Oraison et Esprit-Saint

Publié le par Michel Durand

Pour sa série d'articles sur la prière, Robert Beauvery m'a demandé une préface que voici :


Une lecture, même rapide, des lettres de Paul montre combien grande est la liberté de l'Esprit.

L'Esprit rend libre, vrai et libre. Interrogé par les chrétiens de Jérusalem, dont Pierre et Jacques, culturellement attachés à une culture modelée par la Loi de l'Ancien Testament, Paul ne put se résoudre à soumettre Grecs et Romains à des traditions religieuses étrangères à l'Amour universel annoncé et pratiqué par Jésus, le Christ, dans la ligne d'Isaïe. Et de méditer : « Je vis une foule nombreuse de toutes langues, peuples, races et nations, hommes et femmes, esclaves et hommes libres, enfants et vieillards ».

Même si je ne suis qu'un très mauvais « priant », même si demeurer plus d'une demi-heure quotidienne dans le silence de la contemplation ou de l'oraison, m'est toujours difficile, je suis persuadé, par expérience, de l'importance de cette pose. La multiplicité des tâches à accomplir ne doit pas grignoter ce temps de pure gratuité ; au contraire, elles ne peuvent que l'augmenter. « Qu'ai-je à faire, Seigneur, de si important que cela ne puisse attendre ? » Comme pour le maçon, si Dieu ne construit avec moi la maison, cela ne sert à rien de se lever tôt le matin.
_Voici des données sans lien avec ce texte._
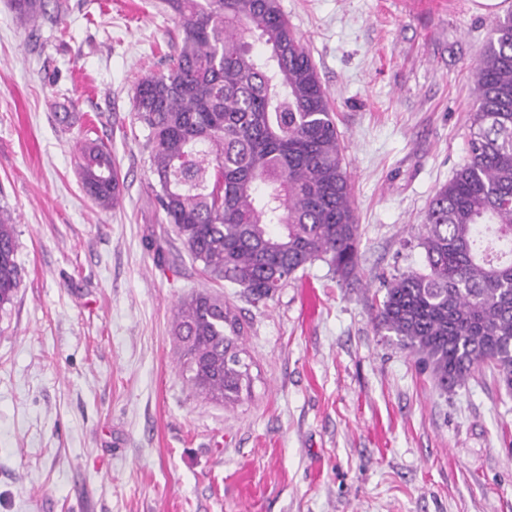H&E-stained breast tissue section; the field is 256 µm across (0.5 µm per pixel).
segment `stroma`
<instances>
[{"mask_svg": "<svg viewBox=\"0 0 512 512\" xmlns=\"http://www.w3.org/2000/svg\"><path fill=\"white\" fill-rule=\"evenodd\" d=\"M336 109L360 224L350 283L315 261L273 298L225 285L247 325L249 395L182 373L181 302L215 291L151 194L134 87L165 66L163 0H69L22 27L0 0V212L20 284L0 308V512H512V390L492 369L438 390L375 315L422 266L436 189L466 157L479 0H279ZM68 108L73 125L59 122ZM124 179L98 208L77 144Z\"/></svg>", "mask_w": 512, "mask_h": 512, "instance_id": "1", "label": "stroma"}]
</instances>
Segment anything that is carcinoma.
I'll use <instances>...</instances> for the list:
<instances>
[{
	"label": "carcinoma",
	"mask_w": 512,
	"mask_h": 512,
	"mask_svg": "<svg viewBox=\"0 0 512 512\" xmlns=\"http://www.w3.org/2000/svg\"><path fill=\"white\" fill-rule=\"evenodd\" d=\"M178 42L134 88L148 130L151 190L214 283L265 302L298 270L327 262L347 281L360 226L333 102L279 0H164ZM19 23L64 22L45 0H11ZM261 45L256 50L255 45ZM476 112L463 165L432 196L425 266L382 282L377 326L448 392L487 366L512 389V12L492 23L473 70ZM77 171L102 210L124 180L112 150L85 140ZM11 217L0 213V307L19 285ZM191 387L224 406L249 386L245 328L224 297L199 293L173 324Z\"/></svg>",
	"instance_id": "carcinoma-1"
}]
</instances>
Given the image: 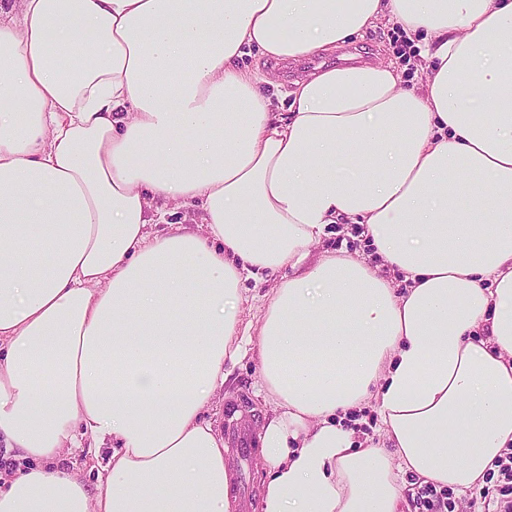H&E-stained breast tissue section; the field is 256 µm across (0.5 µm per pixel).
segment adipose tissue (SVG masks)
<instances>
[{"label":"adipose tissue","instance_id":"obj_1","mask_svg":"<svg viewBox=\"0 0 512 512\" xmlns=\"http://www.w3.org/2000/svg\"><path fill=\"white\" fill-rule=\"evenodd\" d=\"M385 20L428 38L421 88L331 67L282 114L239 64ZM341 218L390 276L312 256ZM246 357L259 512H399L405 475L512 451V0H0V445L34 462L0 512H233L205 414ZM369 402L387 446L343 426ZM82 437L92 489L58 466ZM275 283L265 279L250 278L245 280L242 286V301L240 304L243 322L252 321L256 324L263 315L266 296ZM83 448H73L58 461L62 468L75 469L80 472L89 488H94L98 473H104L111 455V448H102L95 454L87 448V442L83 441ZM74 466V467H73Z\"/></svg>","mask_w":512,"mask_h":512}]
</instances>
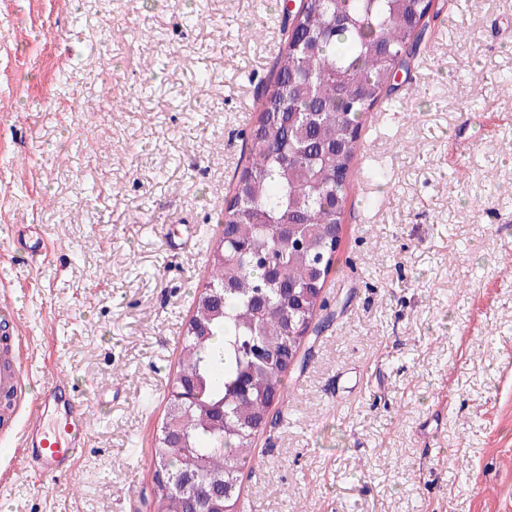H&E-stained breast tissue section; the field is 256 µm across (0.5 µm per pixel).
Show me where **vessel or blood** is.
<instances>
[{"mask_svg": "<svg viewBox=\"0 0 512 512\" xmlns=\"http://www.w3.org/2000/svg\"><path fill=\"white\" fill-rule=\"evenodd\" d=\"M23 385L20 340L13 337L0 347V397L16 401ZM88 416L69 380L56 378L32 402L17 454L45 478L62 475L86 442Z\"/></svg>", "mask_w": 512, "mask_h": 512, "instance_id": "1", "label": "vessel or blood"}]
</instances>
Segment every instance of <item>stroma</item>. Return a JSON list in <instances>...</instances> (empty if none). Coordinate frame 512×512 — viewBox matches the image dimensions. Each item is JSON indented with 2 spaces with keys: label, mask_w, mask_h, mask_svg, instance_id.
<instances>
[{
  "label": "stroma",
  "mask_w": 512,
  "mask_h": 512,
  "mask_svg": "<svg viewBox=\"0 0 512 512\" xmlns=\"http://www.w3.org/2000/svg\"><path fill=\"white\" fill-rule=\"evenodd\" d=\"M284 2L194 26L191 0H0V303L26 395L64 376L91 406L72 474L0 458V512H147ZM427 28L362 118L332 324L253 442L246 512H512V91L462 77L512 72V0H435Z\"/></svg>",
  "instance_id": "stroma-1"
}]
</instances>
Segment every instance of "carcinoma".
<instances>
[{
	"label": "carcinoma",
	"instance_id": "carcinoma-1",
	"mask_svg": "<svg viewBox=\"0 0 512 512\" xmlns=\"http://www.w3.org/2000/svg\"><path fill=\"white\" fill-rule=\"evenodd\" d=\"M429 0H305L294 36L275 62L271 89L238 177L242 202L224 210V237L211 248V281L195 302L172 389L183 399L188 447L162 424L153 512H242L234 485L253 460V436L284 401L288 359L326 307L321 293L334 256L329 226L342 222L361 117L390 97L389 60L416 57ZM344 24H336V18ZM297 224L295 243L278 225ZM295 287V294L286 290Z\"/></svg>",
	"mask_w": 512,
	"mask_h": 512
}]
</instances>
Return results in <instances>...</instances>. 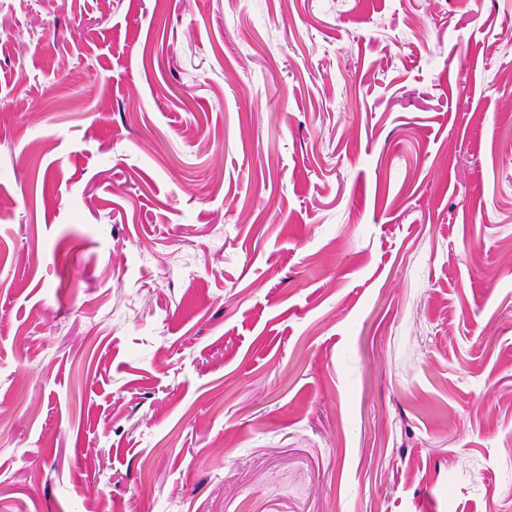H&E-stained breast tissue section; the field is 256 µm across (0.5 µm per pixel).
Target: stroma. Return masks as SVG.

C'est parce que dans la contemplation, le priant reprend conscience de la présence permanente du Seigneur, que les tâches à accomplir dont on ne saisit pas obligatoirement et immédiatement le sens, se chargent de légèreté et de contenu.

Prière, contemplation, oraison, méditation.

Il semblerait que j‘emploie indistinctement ces mots pour désigner le temps consacré à Dieu seul, Père, Fils et Esprit. Chaque action priante a sa spécificité. Robert Beauvery s'engage à nous en parler. Il ravive les notions que nous connaissons et qui sont explicitées dans les dictionnaires. Le point commun qu'il y a entre les différentes attitudes de prières est la disponibilité. « Qu'ai-je à te dire Seigneur, que tu ne saches déjà ? » C'est dans la mesure où l'homme prend conscience de ses limites, qu'il se tourne avec bonheur vers le Créateur. Vide de pensées, vide de projets, vide de préjugés, humblement, l'homme se tourne vers Jésus-Christ pour que naisse dans la faiblesse humaine, l'homme -l'humanité- appelé à la divinisation. « Faire oraison » en ce sens est plus que jamais nécessaire. La culture du XXIe siècle pousse l'homme à se construire par lui-même. Ce n'est pas mal. Mais, est-ce possible dans l'oubli complet du Créateur ? L'homme n'est pas autonome. Aucune satisfaction de ses besoins ne comblera son insatiable désir de perfection, d'amour.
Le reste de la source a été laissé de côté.